News: Asset reconstruction companies (ARCs) have urged the government to extend pass-through tax status to alternative investment funds (AIFs) investing in security receipts (SRs).
About Pass-Through Tax Status

- Pass-through status is a tax rule where the business or fund itself does not pay corporation tax on its income.
- Normally, the same income can be taxed twice – once as corporation tax at the firm level and again when it is received by shareholders or investors.
- Working mechanism: Under pass-through status, the income generated by the fund (Pass-Through Entities) is taxed only in the hands of the investor, and the fund (Pass-Through Entities) does not pay tax on that same income.
- Purpose: This system is used so that income is not taxed twice – it avoids tax at both the fund level and again at the investor level for the same amount.

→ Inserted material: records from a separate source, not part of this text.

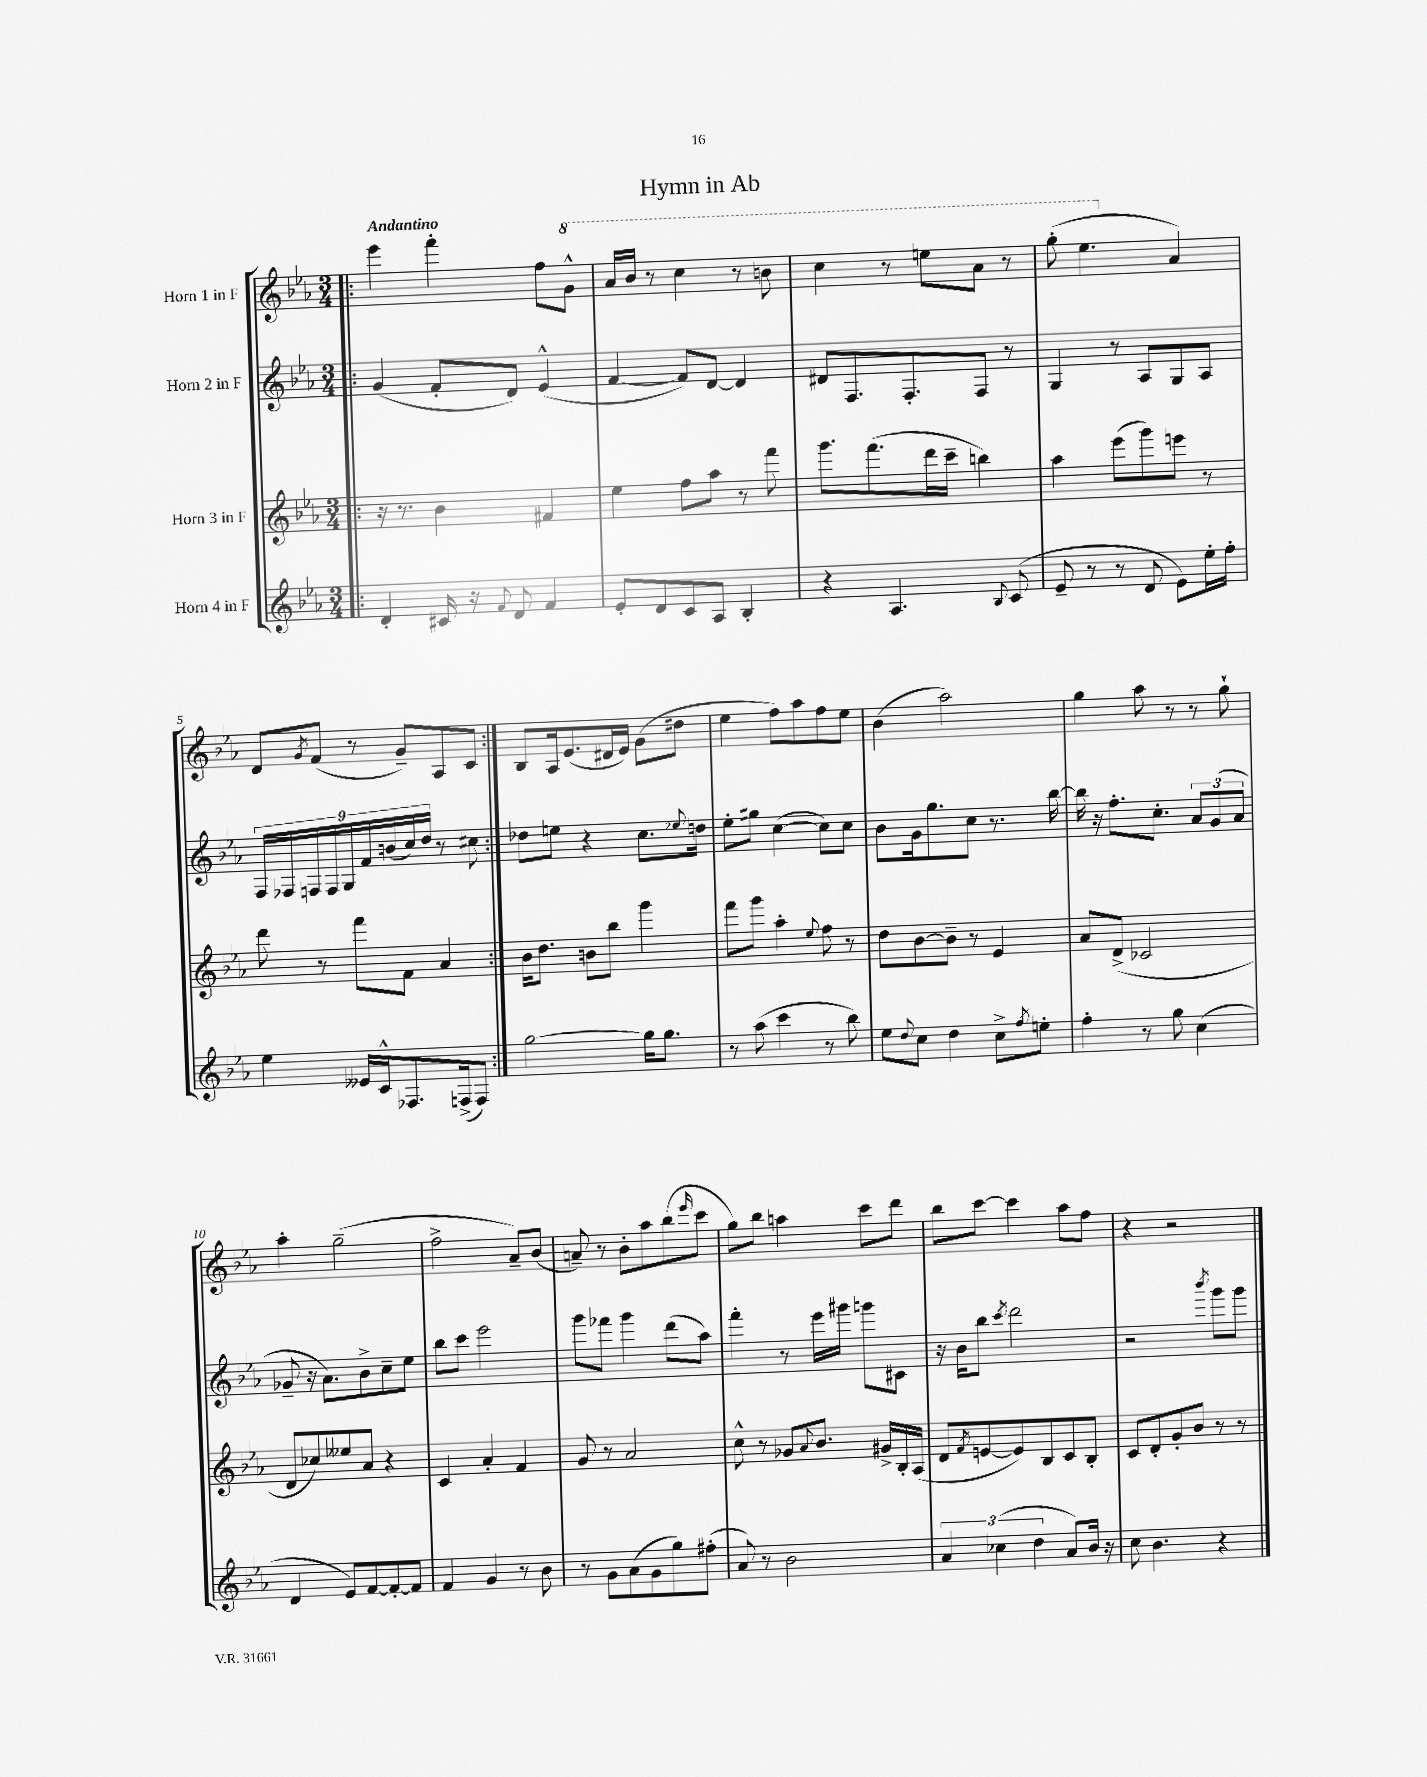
\header { title = "Hymn in Ab" }
<<
\new StaffGroup <<
\new Staff = "s0" \with { instrumentName = "Horn 1 in F" } {
    \clef treble \key ees \major \numericTimeSignature \time 3/4 \tempo "Andantino"
    \repeat volta 2 { \bar ".|:" ees'''4 f'''4-. f''8 \ottava #1 g''8-^ |
    aes''16 bes''16 r8 c'''4 r8 b''8 |
    c'''4 r8 e'''8 aes''8 r8 |
    g'''8-.( ees'''4. \ottava #0 aes'4) |
    d'8 \acciaccatura { g'8 } f'8( r8 g'8--) aes8 c'8 | }
    bes8 aes16 ees'8.( dis'16 ees'16) g'8( dis''8 |
    ees''4 f''8) aes''8 f''8 ees''8 |
    bes'4( aes''2) |
    g''4 aes''8 r8 r8 g''8-! |
    aes''4-. g''2--( |
    f''2-> aes'8--) bes'8( |
    a'8--) r8 bes'8-. aes''8 bes''8( \grace { ees'''16 } c'''8 |
    g''8) bes''8 a''4 c'''8 d'''8 |
    bes''8 c'''8~ c'''4 aes''8 f''8 |
    r4 r2 \bar "|." |
}
\new Staff = "s1" \with { instrumentName = "Horn 2 in F" } {
    \clef treble \key ees \major \numericTimeSignature \time 3/4
    \repeat volta 2 { \bar ".|:" g'4( f'8-. d'8) ees'4-^( |
    f'4~ f'8) d'8~ d'4 |
    dis'8 f8. f8.-. f8 r8 |
    g4 r8 aes8 g8 aes8 |
    \tuplet 9/8 { f16 fes16 f16 f16 g16 f'16 b'16( c''16) d''16 } r8 cis''8 | }
    des''8 e''8 r4 c''8. \appoggiatura { ees''8 } d''16 |
    ees''8-. gis''8 c''4~( c''8) c''8 |
    bes'8 g'16 g''8. c''8 r8. bes''16~ |
    bes''16 r16 f''8.-. c''8.-. \tuplet 3/2 { aes'8 g'8( aes'8 } |
    ges'8-- r16 aes'8.) bes'8-> c''8-- ees''8 |
    bes''8 c'''8 ees'''2 |
    g'''8 fes'''8 g'''4 d'''8( aes''8) |
    f'''4-. r8 ees'''16 gis'''16 g'''8 cis'8 |
    r16 bes'16 bes''8 \acciaccatura { c'''8 } d'''2 |
    r2 \acciaccatura { bes'''8 } g'''8 g'''8 \bar "|." |
}
\new Staff = "s2" \with { instrumentName = "Horn 3 in F" } {
    \clef treble \key ees \major \numericTimeSignature \time 3/4
    \repeat volta 2 { \bar ".|:" r16 r8. bes'4 fis'4 |
    ees''4 f''8 aes''8 r8 f'''8 |
    g'''8. f'''8.( d'''16 c'''16-- b''4) |
    aes''4 ees'''8( g'''8) e'''8 r8 |
    d'''8 r8 f'''8 f'8 aes'4 | }
    bes'16 d''8. b'8 bes''8 g'''4 |
    f'''8 g'''8 aes''4-. \appoggiatura { ees''8 } f''8 r8 |
    d''8 bes'8~ bes'8-- r8 ees'4 |
    aes'8 d'8->( ces'2 |
    d'8 ces''8) eeses''8 aes'8 r4 |
    c'4 aes'4-. f'4 |
    g'8 r8 aes'2 |
    c''8-^ r8 ges'8 \appoggiatura { aes'8 } bes'8. gis'16-> bes16-. aes16( |
    d'8 \acciaccatura { f'8 } e'8~ e'8) bes8 c'8 bes8-. |
    c'8 d'8-. g'8-. bes'8 r8 r8 \bar "|." |
}
\new Staff = "s3" \with { instrumentName = "Horn 4 in F" } {
    \clef treble \key ees \major \numericTimeSignature \time 3/4
    \repeat volta 2 { \bar ".|:" d'4-. cis'16 r16 \appoggiatura { f'8 } d'8 f'4 |
    ees'8-. d'8 c'8 aes8 bes4-. |
    r4 aes4. \appoggiatura { bes8 } c'8( |
    ees'8-- r8 r8 d'8 ees'8) ees''16-. f''16-. |
    ees''4 eeses'16 c'16-^ fes8. f16->( f8) | }
    g''2~ g''16 g''8. |
    r8 aes''8( c'''4 r8 bes''8) |
    ees''8 \appoggiatura { d''8 } c''8 d''4 c''8-> \acciaccatura { f''8 } e''8-. |
    f''4-. r8 g''8 c''4( |
    d'4 ees'8) f'8~ f'8~-. f'8 |
    f'4 g'4 r8 bes'8 |
    r8 g'8 aes'8( g'8 g''8) fis''8-.( |
    aes'8) r8 bes'2 |
    \tuplet 3/2 { aes'4 ces''4( d''4 } aes'8) bes'16 r16 |
    c''8 bes'4. r4 \bar "|." |
}
>>
>>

- Examples of Pass-Through Entities: Examples include sole proprietorships, S corporations, master limited partnerships, limited liability partnerships, and limited liability companies.
- Indian Context:
- In 2014, the Union Budget allowed Real Estate Investment Trusts (REITs), which are pooled vehicles for investing in real estate, to have pass-through status.
- Asset Reconstruction Companies (ARCs) are currently subjected to a steep 42.74% maximum marginal tax on income from Security Receipts (SRs) at the fund level.
- This high tax rate is viewed as a deterrent to investment in ARC trusts.